Se reúne el consejo de los araucanos para elegir un jefe entre los dieciseis caciques


Según mandaba la tradición -y ya se sabe cuánto la respetaban los pueblos primitivos-, celebróse un previo, abundante y ruidoso banquete, en cuyo transcurso capitanes y capitanejos atiborraron a más no poder los estómagos y bebieron de firme.

El alcohol ingerido sin tasa incendió la sangre y nubló la mente de los circunstantes que, en medio de infernal batahola, provocáronse mutuamente con desaforados gritos y descompuestos ademanes, cuando no con armas desnudas, pretendiendo cada uno ser el más valiente de todos y, por lo tanto, el más digno de gobernar el pueblo araucano-

El intrépido Tucapel, el altivo Ongolmo, el hercúleo Lincoya, el arrogante Cayocupil, el indómito Ongol, el enérgico Purén, el esforzado Elicura y el eminente Lemolemo pasaron de las palabras a los hechos esgrimiendo picas y mazas, mas no llegó a correr sangre, porque el prudente Colocólo, a quien todos respetaban por su mucha edad, se les impuso con estas cuerdas razones:

“¿Que furor es el vuestro, ¡oh, araucanos!, que a perdición os lleva sin sentillo? ¿Contra vuestras entrañas tenéis manos, y no contra el tirano en resistillo? ¿Teniendo tan a golpe a los cristianos, volvéis contra vosotros el cuchillo?”

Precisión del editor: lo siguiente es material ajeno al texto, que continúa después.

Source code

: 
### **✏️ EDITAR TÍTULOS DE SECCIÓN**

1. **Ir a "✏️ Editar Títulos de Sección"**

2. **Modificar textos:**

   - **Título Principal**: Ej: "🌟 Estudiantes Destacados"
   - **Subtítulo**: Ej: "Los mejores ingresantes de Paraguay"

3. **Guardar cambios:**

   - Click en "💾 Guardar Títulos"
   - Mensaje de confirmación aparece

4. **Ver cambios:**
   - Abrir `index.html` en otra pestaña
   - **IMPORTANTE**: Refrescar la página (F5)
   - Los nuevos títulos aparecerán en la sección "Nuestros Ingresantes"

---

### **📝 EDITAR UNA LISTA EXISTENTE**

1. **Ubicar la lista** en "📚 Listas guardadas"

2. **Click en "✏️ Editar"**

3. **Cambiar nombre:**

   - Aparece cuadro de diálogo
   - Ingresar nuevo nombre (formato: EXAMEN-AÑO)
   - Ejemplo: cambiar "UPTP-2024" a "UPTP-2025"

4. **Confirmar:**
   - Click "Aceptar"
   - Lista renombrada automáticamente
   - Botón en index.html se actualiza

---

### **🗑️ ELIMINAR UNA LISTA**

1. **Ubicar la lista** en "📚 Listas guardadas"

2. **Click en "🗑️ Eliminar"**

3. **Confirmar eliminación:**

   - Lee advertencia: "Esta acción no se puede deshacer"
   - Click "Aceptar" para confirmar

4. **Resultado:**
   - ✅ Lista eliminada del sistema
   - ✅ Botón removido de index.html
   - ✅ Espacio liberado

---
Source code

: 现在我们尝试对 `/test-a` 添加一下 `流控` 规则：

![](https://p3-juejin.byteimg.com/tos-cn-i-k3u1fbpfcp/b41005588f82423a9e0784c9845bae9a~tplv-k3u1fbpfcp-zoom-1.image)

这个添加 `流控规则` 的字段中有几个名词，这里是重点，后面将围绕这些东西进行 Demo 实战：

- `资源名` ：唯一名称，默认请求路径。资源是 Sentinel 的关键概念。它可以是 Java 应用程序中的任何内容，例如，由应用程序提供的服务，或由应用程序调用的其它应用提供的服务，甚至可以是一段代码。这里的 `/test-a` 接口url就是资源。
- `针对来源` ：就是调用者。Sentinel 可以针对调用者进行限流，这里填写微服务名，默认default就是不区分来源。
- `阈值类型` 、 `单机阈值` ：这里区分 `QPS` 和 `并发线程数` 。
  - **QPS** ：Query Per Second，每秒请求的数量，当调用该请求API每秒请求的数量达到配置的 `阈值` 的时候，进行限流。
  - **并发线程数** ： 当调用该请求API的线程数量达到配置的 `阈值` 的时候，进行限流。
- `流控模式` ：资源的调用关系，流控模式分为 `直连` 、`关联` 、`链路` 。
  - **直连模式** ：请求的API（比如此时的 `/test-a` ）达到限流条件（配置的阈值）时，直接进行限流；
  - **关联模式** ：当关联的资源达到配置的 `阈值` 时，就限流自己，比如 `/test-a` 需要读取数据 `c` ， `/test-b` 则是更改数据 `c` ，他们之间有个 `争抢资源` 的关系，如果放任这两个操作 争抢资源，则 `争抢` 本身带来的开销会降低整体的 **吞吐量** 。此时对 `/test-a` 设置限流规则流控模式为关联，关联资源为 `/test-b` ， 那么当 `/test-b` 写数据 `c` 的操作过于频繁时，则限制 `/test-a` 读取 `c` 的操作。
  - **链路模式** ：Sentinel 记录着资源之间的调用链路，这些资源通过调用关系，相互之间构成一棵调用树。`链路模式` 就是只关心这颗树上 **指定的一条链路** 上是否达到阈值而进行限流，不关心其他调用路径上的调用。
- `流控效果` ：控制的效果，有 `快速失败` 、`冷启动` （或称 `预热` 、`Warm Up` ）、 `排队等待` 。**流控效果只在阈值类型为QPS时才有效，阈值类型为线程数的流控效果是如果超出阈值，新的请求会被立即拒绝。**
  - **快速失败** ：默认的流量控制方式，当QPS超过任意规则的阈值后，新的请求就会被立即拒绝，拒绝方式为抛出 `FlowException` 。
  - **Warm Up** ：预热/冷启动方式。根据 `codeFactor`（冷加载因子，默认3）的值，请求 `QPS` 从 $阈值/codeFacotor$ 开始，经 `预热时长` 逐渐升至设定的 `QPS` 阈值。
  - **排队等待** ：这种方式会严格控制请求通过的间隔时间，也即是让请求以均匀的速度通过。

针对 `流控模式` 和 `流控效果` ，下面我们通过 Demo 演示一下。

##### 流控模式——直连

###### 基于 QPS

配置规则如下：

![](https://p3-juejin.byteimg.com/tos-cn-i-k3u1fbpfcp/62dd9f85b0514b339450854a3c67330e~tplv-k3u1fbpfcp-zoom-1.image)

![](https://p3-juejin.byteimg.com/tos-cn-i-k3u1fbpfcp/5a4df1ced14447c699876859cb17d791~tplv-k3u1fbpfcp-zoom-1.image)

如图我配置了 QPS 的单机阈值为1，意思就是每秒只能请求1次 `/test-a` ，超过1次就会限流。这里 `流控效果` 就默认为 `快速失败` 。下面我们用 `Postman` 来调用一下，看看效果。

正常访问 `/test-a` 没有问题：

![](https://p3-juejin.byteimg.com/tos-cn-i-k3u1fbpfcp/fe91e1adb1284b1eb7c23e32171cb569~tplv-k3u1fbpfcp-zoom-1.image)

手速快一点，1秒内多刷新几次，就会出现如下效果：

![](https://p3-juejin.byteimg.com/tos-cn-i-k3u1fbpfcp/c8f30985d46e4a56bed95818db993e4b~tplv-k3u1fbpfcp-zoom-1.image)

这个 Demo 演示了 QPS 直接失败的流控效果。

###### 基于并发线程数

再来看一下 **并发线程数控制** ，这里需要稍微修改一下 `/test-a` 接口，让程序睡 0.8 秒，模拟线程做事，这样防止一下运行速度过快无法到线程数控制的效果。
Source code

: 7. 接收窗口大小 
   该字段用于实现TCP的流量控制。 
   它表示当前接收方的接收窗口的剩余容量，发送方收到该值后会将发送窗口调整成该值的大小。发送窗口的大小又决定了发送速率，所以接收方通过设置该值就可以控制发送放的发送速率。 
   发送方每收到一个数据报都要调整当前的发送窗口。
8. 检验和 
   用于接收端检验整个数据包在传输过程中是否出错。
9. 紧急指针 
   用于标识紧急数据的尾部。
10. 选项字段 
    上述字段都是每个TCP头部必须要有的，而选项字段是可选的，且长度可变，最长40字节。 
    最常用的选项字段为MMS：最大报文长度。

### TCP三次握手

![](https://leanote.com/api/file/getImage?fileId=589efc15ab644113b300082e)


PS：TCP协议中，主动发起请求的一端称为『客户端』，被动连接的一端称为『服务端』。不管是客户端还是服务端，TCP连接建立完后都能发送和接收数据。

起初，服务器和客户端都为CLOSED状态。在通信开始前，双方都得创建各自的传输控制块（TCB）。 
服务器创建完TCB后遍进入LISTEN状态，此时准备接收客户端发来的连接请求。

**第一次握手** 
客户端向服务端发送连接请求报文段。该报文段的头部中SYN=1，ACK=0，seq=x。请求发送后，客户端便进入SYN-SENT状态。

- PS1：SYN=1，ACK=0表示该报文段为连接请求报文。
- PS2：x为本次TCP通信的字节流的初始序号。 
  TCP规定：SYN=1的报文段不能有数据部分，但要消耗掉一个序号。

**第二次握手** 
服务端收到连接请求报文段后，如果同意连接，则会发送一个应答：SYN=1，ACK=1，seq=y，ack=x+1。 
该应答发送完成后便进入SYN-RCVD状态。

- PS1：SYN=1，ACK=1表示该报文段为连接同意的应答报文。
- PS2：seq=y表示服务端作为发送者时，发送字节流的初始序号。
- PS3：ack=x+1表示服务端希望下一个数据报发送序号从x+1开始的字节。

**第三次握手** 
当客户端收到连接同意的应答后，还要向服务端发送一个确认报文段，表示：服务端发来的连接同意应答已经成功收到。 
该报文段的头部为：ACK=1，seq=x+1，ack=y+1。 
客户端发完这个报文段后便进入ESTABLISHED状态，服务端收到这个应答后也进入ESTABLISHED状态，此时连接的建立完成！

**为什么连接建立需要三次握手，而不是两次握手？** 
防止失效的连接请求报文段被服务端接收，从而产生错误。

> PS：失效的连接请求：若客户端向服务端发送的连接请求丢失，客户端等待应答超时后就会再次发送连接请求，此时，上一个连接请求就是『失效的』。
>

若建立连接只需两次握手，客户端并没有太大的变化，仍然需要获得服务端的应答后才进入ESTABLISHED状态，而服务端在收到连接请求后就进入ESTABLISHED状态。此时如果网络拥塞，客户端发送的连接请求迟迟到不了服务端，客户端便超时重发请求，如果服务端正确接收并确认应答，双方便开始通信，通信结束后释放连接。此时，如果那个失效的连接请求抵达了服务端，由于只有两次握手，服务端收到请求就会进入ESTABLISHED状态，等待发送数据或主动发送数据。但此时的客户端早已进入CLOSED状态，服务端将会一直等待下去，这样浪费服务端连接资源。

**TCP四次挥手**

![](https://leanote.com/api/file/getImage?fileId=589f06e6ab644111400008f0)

Los turbulentos caciques, como niños atrapados en falta, bajaban la cabeza escuchándolo avergonzados y sumisos.

Entonces, propuso que se acatara como la mayor autoridad de Arauco a aquel, de los dieciséis caciques, que fuese capaz de cargar por más largo plazo un grande y pesadísimo trozo de cedro que se mandó traer al punto, pues su rara idea mereció la aprobación general.